## INSTRUCTIONS FOR THE TASK
A word-for-word reproduction of the data below is needed, with no pictures in it.

## COLLECTED DATA
*** Block opens ***

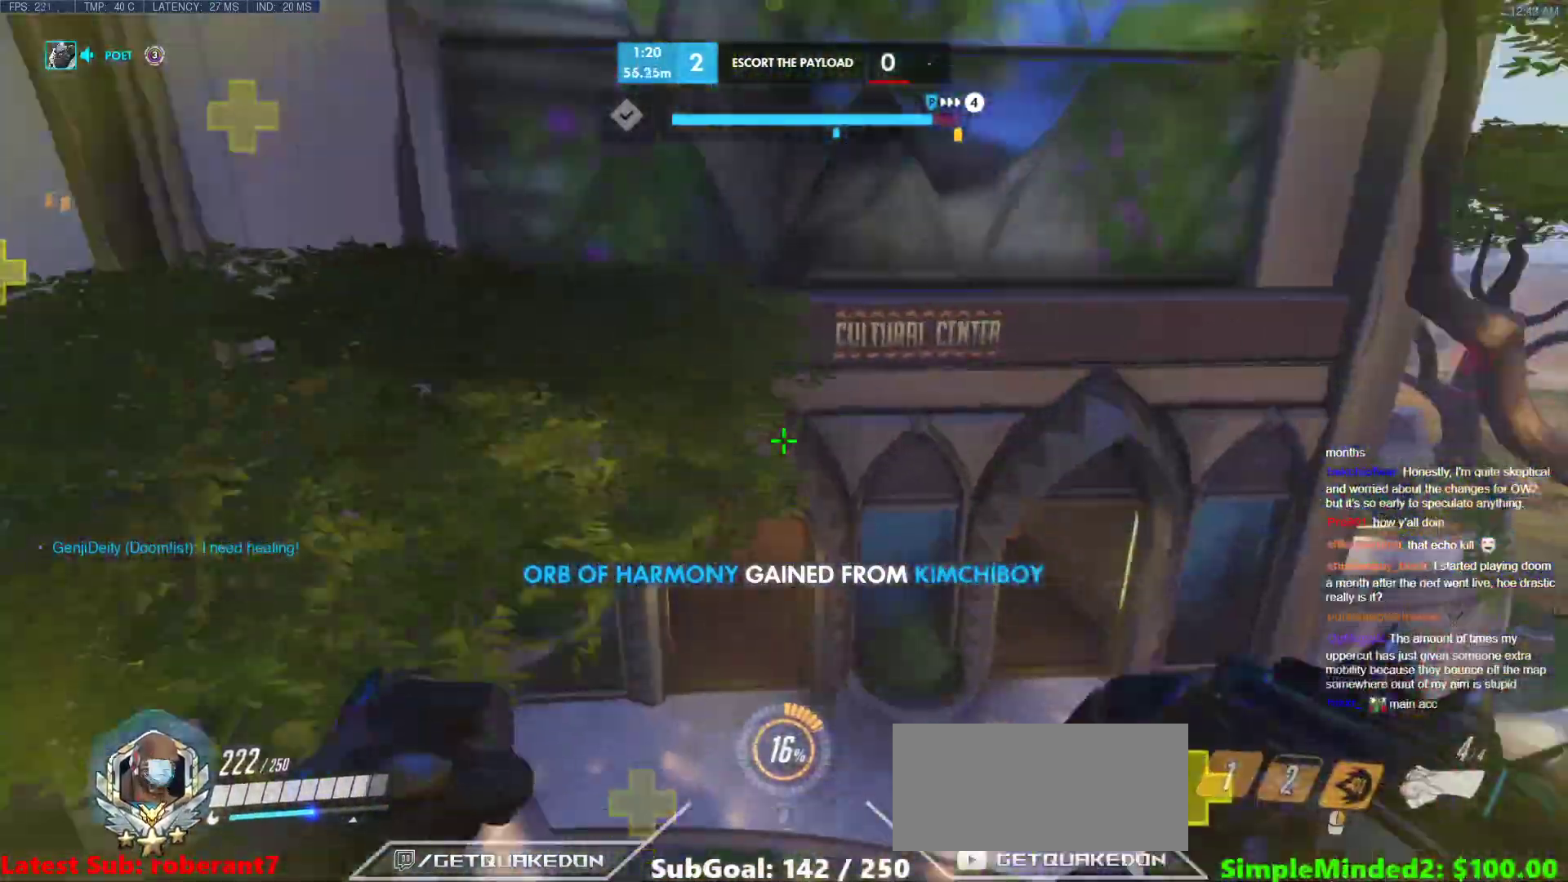
{"keys": ["s", "space"], "mouse": [], "events": [[51, "s", "down"], [170, "space", "down"], [307, "a", "up"]]}
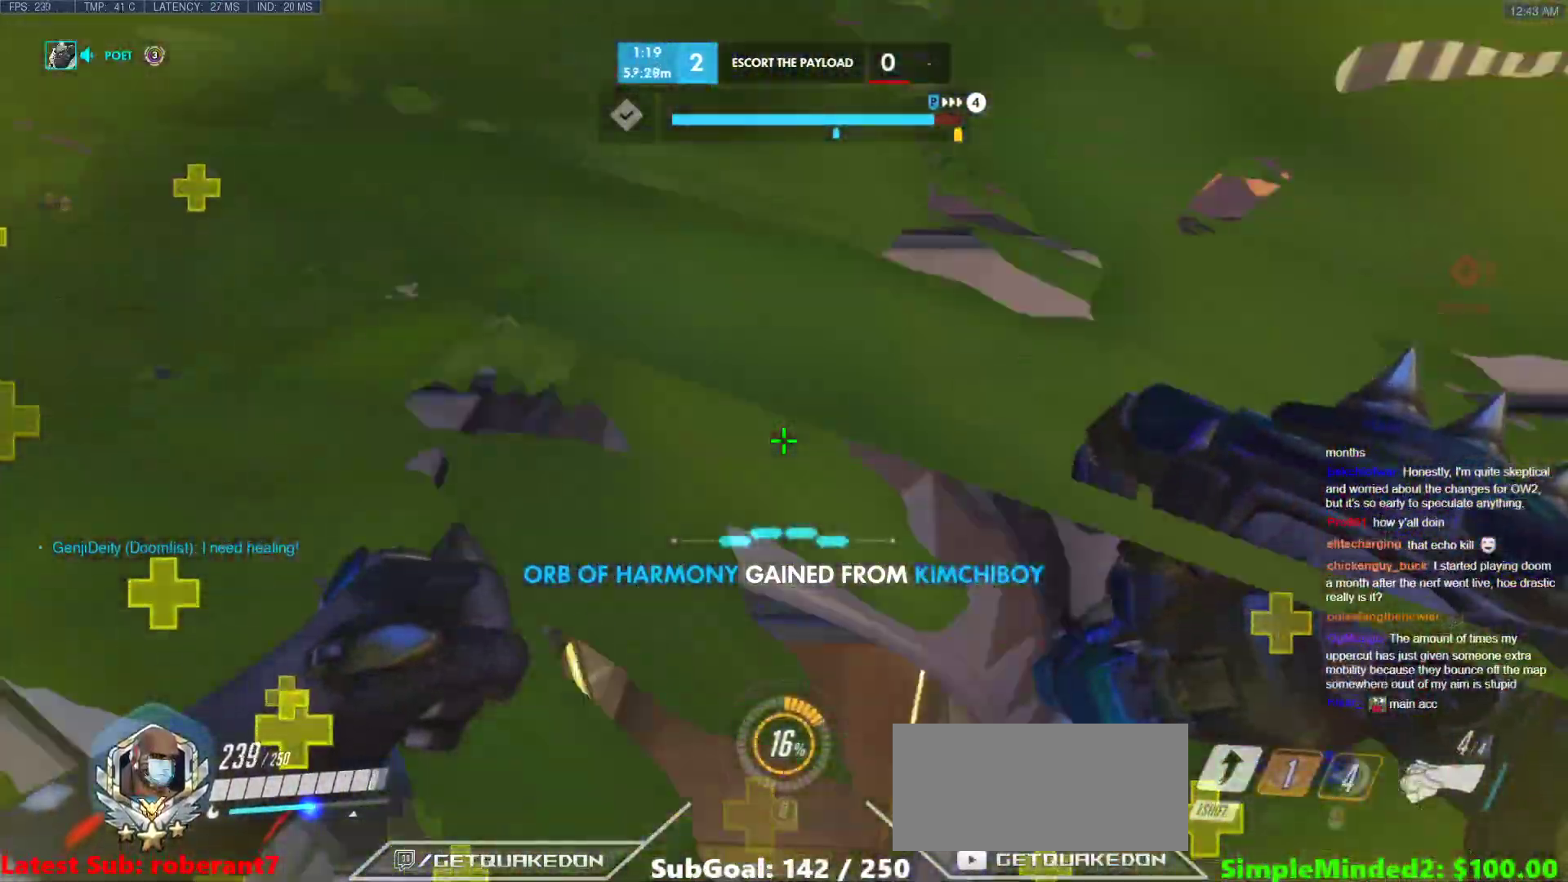
{"keys": ["space", "w"], "mouse": [], "events": [[51, "s", "up"], [205, "w", "down"]]}
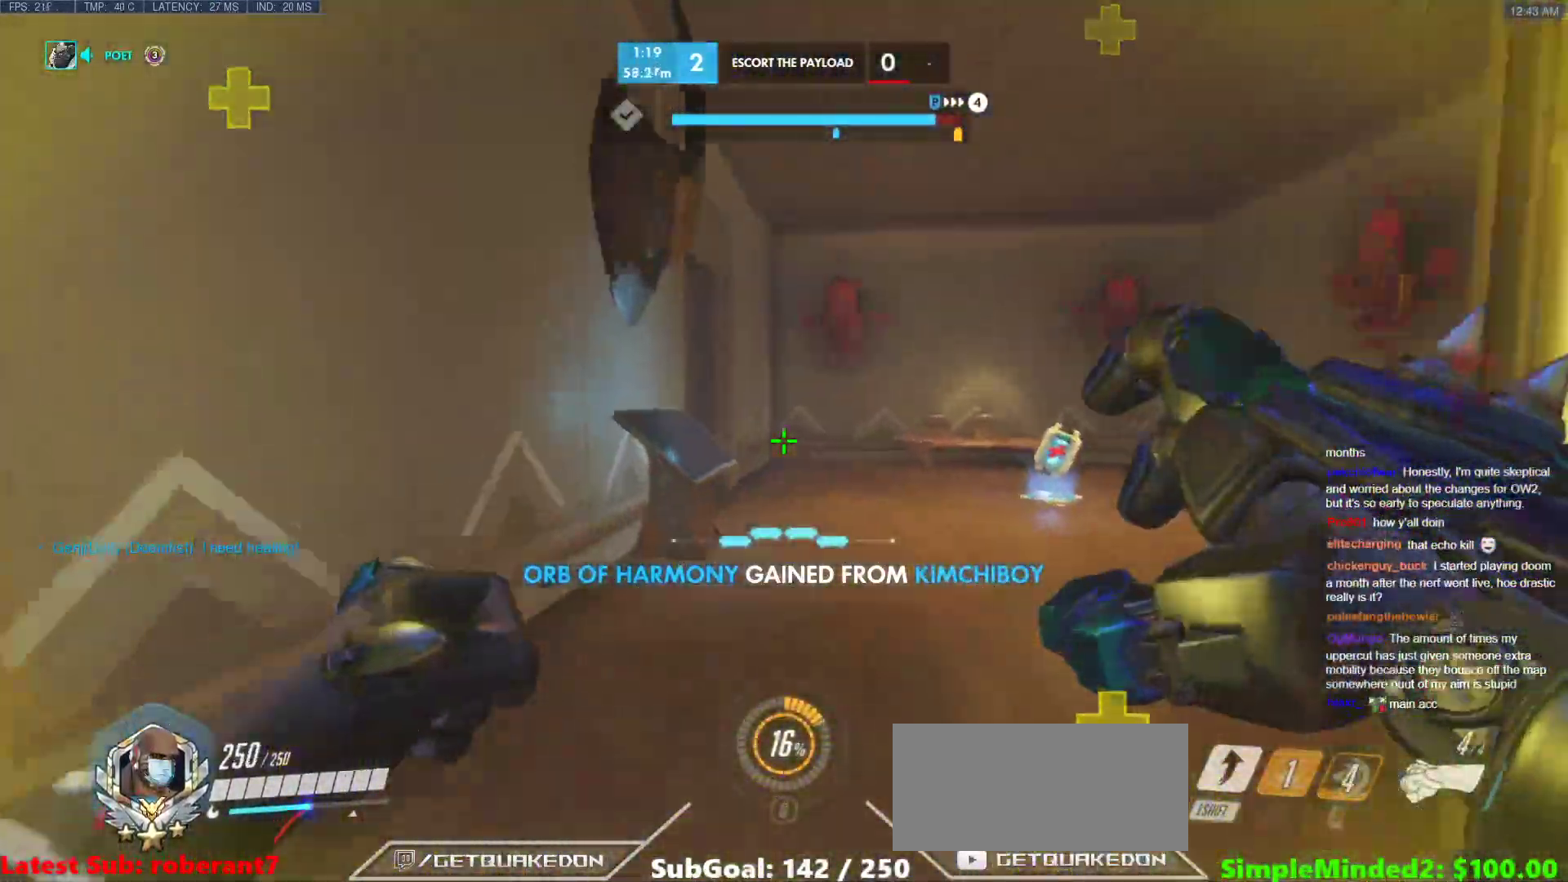
{"keys": ["ctrl", "w"], "mouse": [], "events": [[17, "ctrl", "down"], [256, "space", "up"]]}
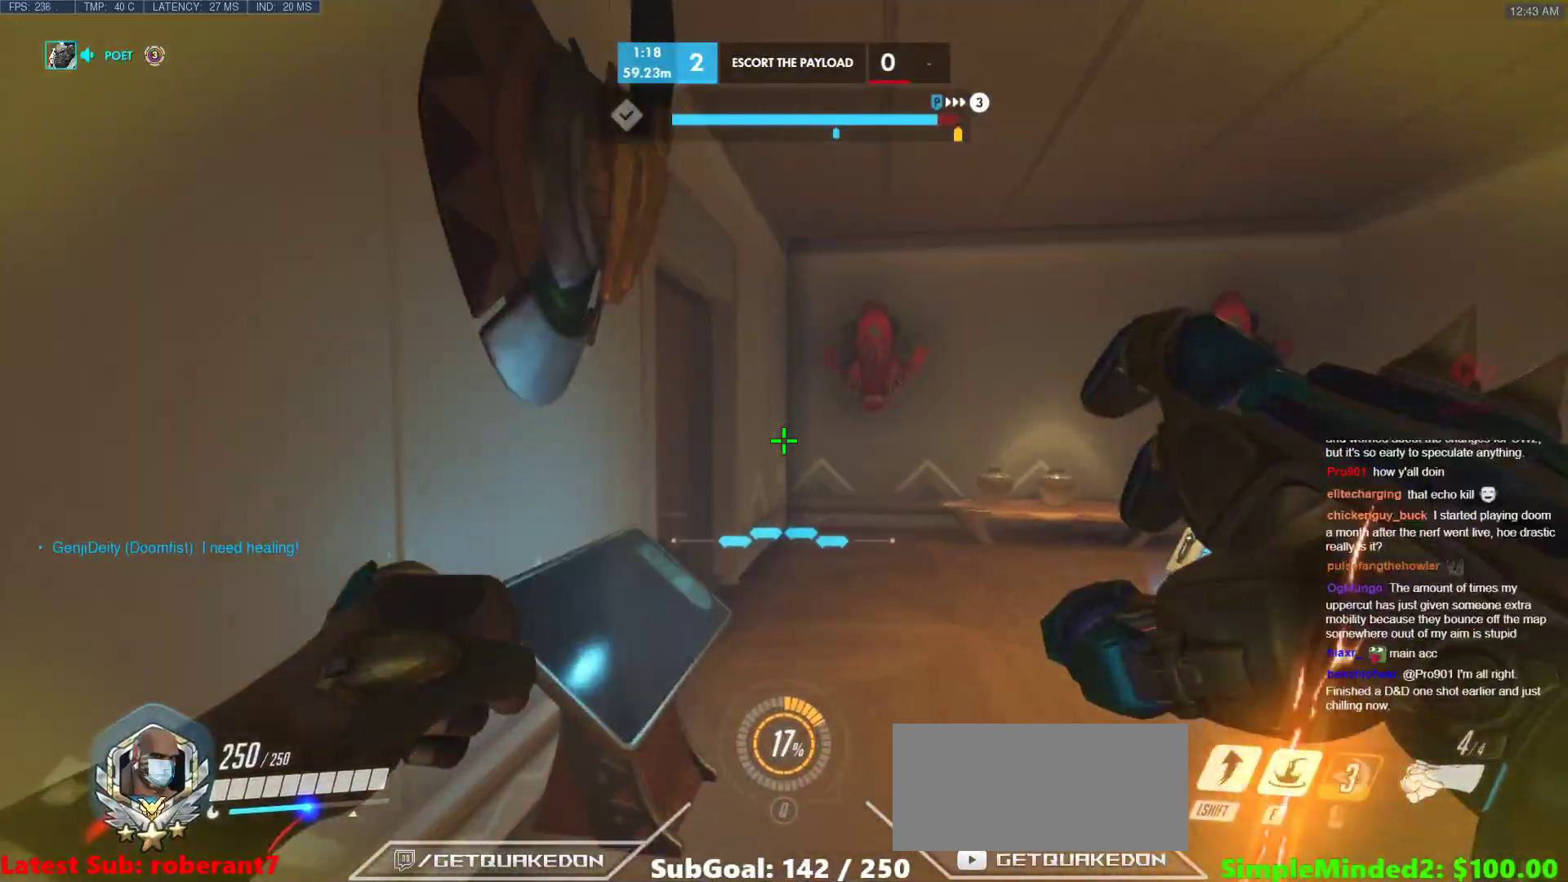
{"keys": ["ctrl", "d", "w"], "mouse": [], "events": [[410, "d", "down"]]}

*** Block closes ***

## YOUR RESPONSE
{"keys": ["s", "space"], "mouse": [], "events": [[51, "s", "down"], [170, "space", "down"], [307, "a", "up"]]}
{"keys": ["space", "w"], "mouse": [], "events": [[51, "s", "up"], [205, "w", "down"]]}
{"keys": ["ctrl", "w"], "mouse": [], "events": [[17, "ctrl", "down"], [256, "space", "up"]]}
{"keys": ["ctrl", "d", "w"], "mouse": [], "events": [[410, "d", "down"]]}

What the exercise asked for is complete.